Regisseur Philipp Preuss, Österreicher und zum zweiten Mal an der Schaubühne inszenierend, hat Der Fremde von Albert Camus als eindringliches Monologisieren mit reichlich Tempiwechseln und farbenfrohen Facetten der Innenschau auf die Bühne gebracht. Die Bühnenfassung ist von Preuss, die Übersetzung stammt von Uli Aumüller.
Der Fremde baut sich aus drei Gestalten auf: zwei Männer (einer davon bin ich) und eine Frau“, schreibt Camus in seinen Tagebüchern – an der Schaubühne haben Bernardo Arias Porras, Iris Becher und Felix Römer sich schlichte graue Anzüge, weißes Hemd und eine Krawatte (Kostüme: Ramallah Aubrecht) angezogen und teilen die Geschichte so in viele winzige Teile, die sich immer wieder neu zusammensetzen. Und dann, wenn man denkt, den Charakter des Mörders Meursault fassen zu können, platzt an anderer Stelle der Bühne ein Wortfetzen dazwischen, der die schöne Gewissheit zunichte macht.
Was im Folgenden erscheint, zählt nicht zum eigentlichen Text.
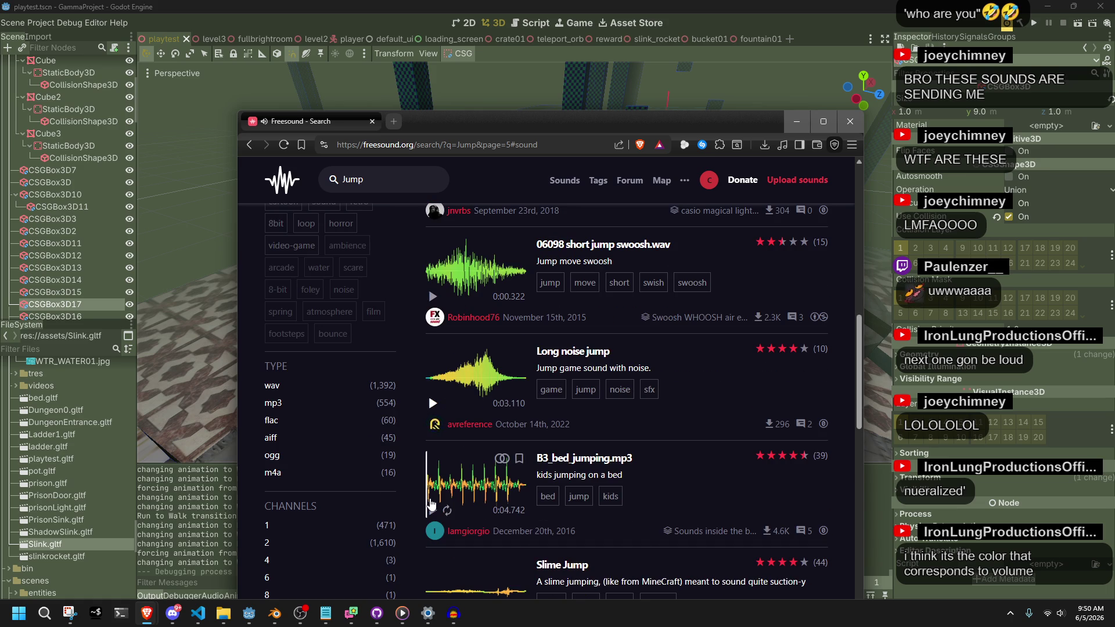
scroll(431, 505, "down", 3)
Dabei setzt der Regisseur Preuss auch auf durchaus witzige Elemente, etwa eine Lachmaschine, wie man sie aus amerikanischen Sitcoms kennt und die am Ende der Sätze verwirrende Lacher setzt: „Es gelte hinzunehmen, dass Welt und Dasein unerträglich sinnfrei seien und es keine höhere Bedeutung gebe“, schreibt Camus in dem Essay „Der Mythos des Sisyphos“, der parallel zu Der Fremde entstand.
Das Fatalistische an Camus‘ Werk kommt im Bühnenbild einer Gefängniszelle gut heraus, vielleicht zu gut? Sicherlich hätten dem Reigen hier und da noch ein paar mehr Metaphern gut getan, etwa wie die, wenn die Spiegelung der Sonne am Messer des getöteten Arabers mit einem Scheinwerferschwenk Richtung Publikum versinnbildlicht wird: Dann sind wir so geblendet wie Meursault, der nichts sieht und in Notwehr schoss? Die weiteren vier Schüsse auf den Toten machen die Notwehr hinfällig; zudem ist die Hauptfigur gefühlskalt, denn kurz nach dem Tod seiner Mutter hatte Meursault eine Affäre angefangen. Bernardo Arias Porras gibt ihn irgendwie hektisch, was daran liegen mag, dass Preuss ganz aufs Textliche, hier und da auch über Umstellungen, fokussiert.
Was ist die Inszenierung an der Schaubühne dann? Ein bisschen Gerichtsshow, ein bisschen fleißige Textrezitation, aber alles in allem so dicht arrangiert, dass die Inszenierung das Premierenpublikum spürbar überzeugte.